Activation functions affect the training process and performance of a neural network in several ways:
- **Non-linearity**: They introduce non-linearity, allowing the network to learn complex patterns and functions.
- **Gradient Flow**: They affect how gradients are backpropagated through the network, impacting the learning process. Some functions can lead to issues like vanishing or exploding gradients.
- **Convergence**: The choice of activation function can influence the speed and stability of the training process.
- **Expressiveness**: Different activation functions can enhance the model’s ability to capture diverse features in the data.

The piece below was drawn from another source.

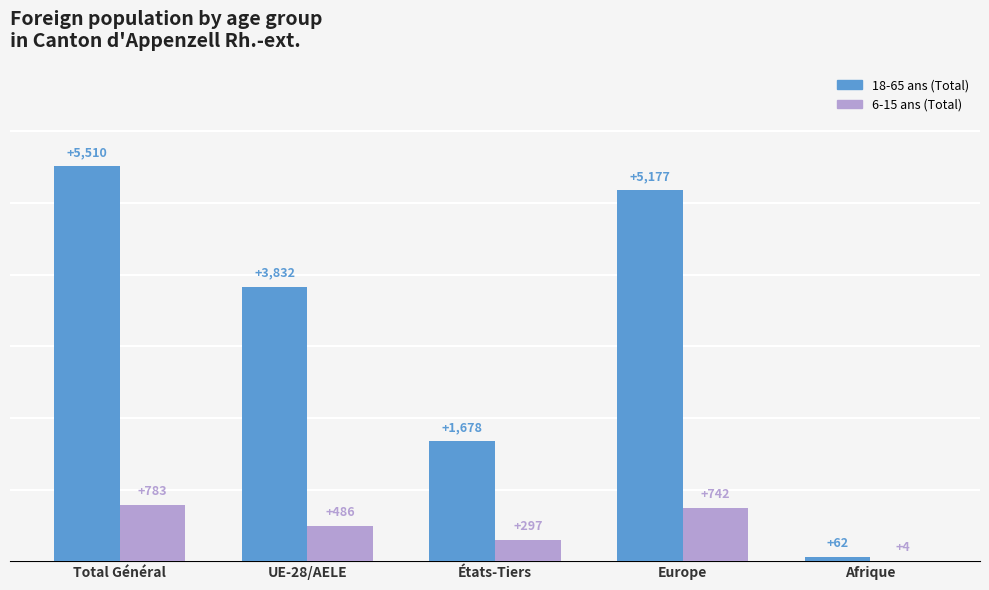

The 18-65 ans (Total) series shows 2580 at États-Tiers. True or false?

False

### Q4. How does the sigmoid activation function work? What are its advantages and disadvantages?
**Sigmoid Activation Function**:
- **Function**: \( \sigma(x) = \frac{1}{1 + e^{-x}} \)
- **Advantages**:
  - Smooth gradient, preventing abrupt changes in gradient values.
  - Output values range between 0 and 1, useful for probabilistic interpretations.
- **Disadvantages**:
  - **Vanishing Gradient**: Can cause gradients to vanish during backpropagation, making it difficult for the network to learn.
  - **Slow Convergence**: Can lead to slow convergence due to the squashing of input space.
  - **Outputs Not Zero-Centered**: Can make gradient updates less efficient.

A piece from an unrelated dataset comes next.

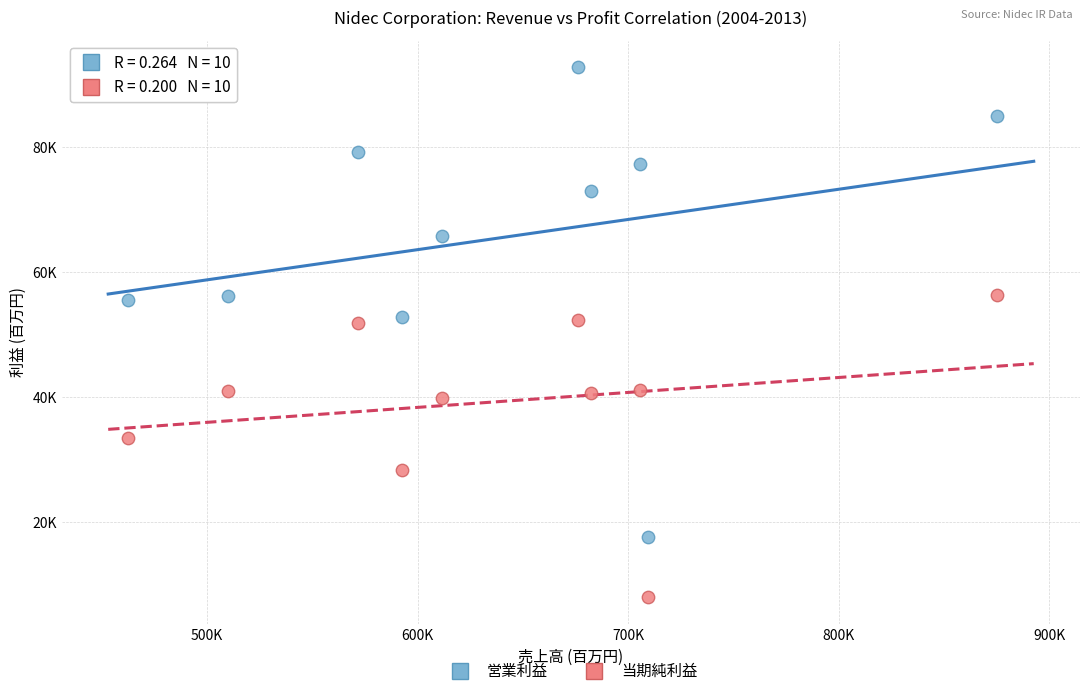

Which series contains the lowest Y value?

当期純利益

### Q5. What is the rectified linear unit (ReLU) activation function? How does it differ from the sigmoid function?
**ReLU Activation Function**:
- **Function**: \( \text{ReLU}(x) = \max(0, x) \)
- **Differences from Sigmoid**:
  - **Non-linearity**: ReLU is non-linear like sigmoid but does not squash the input values into a small range.
  - **Range**: ReLU outputs range from 0 to \( \infty \), unlike sigmoid which ranges between 0 and 1.
  - **Gradient Issues**: ReLU can suffer from the "dying ReLU" problem (neurons outputting 0 for all inputs) but does not have the vanishing gradient problem as severely as sigmoid.

### Q6. What are the benefits of using the ReLU activation function over the sigmoid function?
- **Efficient Computation**: ReLU is computationally efficient, requiring only a thresholding at zero.
- **Mitigates Vanishing Gradient**: ReLU mitigates the vanishing gradient problem, allowing for deeper networks to be trained.
- **Sparsity**: Activates only a portion of neurons at a time, promoting sparsity and efficient computation.
- **Faster Convergence**: Typically leads to faster convergence in training compared to sigmoid.

### Q7. Explain the concept of "leaky ReLU" and how it addresses the vanishing gradient problem.
**Leaky ReLU**:
- **Function**: \( \text{Leaky ReLU}(x) = \max(\alpha x, x) \) where \( \alpha \) is a small constant (e.g., 0.01).
- **Purpose**: Allows a small, non-zero gradient when the input is negative, addressing the "dying ReLU" problem.
- **Benefits**:
  - Ensures that neurons have a small gradient even when inactive, which helps in avoiding dead neurons and maintaining gradient flow.
  - Provides a small slope for negative inputs, thus mitigating the issue of zero gradients.

### Q8. What is the purpose of the softmax activation function? When is it commonly used?
**Softmax Activation Function**:
- **Function**: \( \text{Softmax}(x_i) = \frac{e^{x_i}}{\sum_{j} e^{x_j}} \)
- **Purpose**: Converts logits (raw prediction scores) into probabilities that sum to 1.
- **Usage**: Commonly used in the output layer of classification networks where the task is to assign an input to one of multiple classes.

### Q9. What is the hyperbolic tangent (tanh) activation function? How does it compare to the sigmoid function?
**tanh Activation Function**:
- **Function**: \( \text{tanh}(x) = \frac{2}{1 + e^{-2x}} - 1 \)
- **Comparison to Sigmoid**:
  - **Output Range**: tanh outputs range between -1 and 1, whereas sigmoid outputs range between 0 and 1.
  - **Zero-Centered**: tanh outputs are zero-centered, which can lead to more efficient training compared to sigmoid’s non-zero-centered outputs.
  - **Gradient Issues**: tanh also suffers from the vanishing gradient problem but generally performs better in practice than sigmoid due to its zero-centered nature.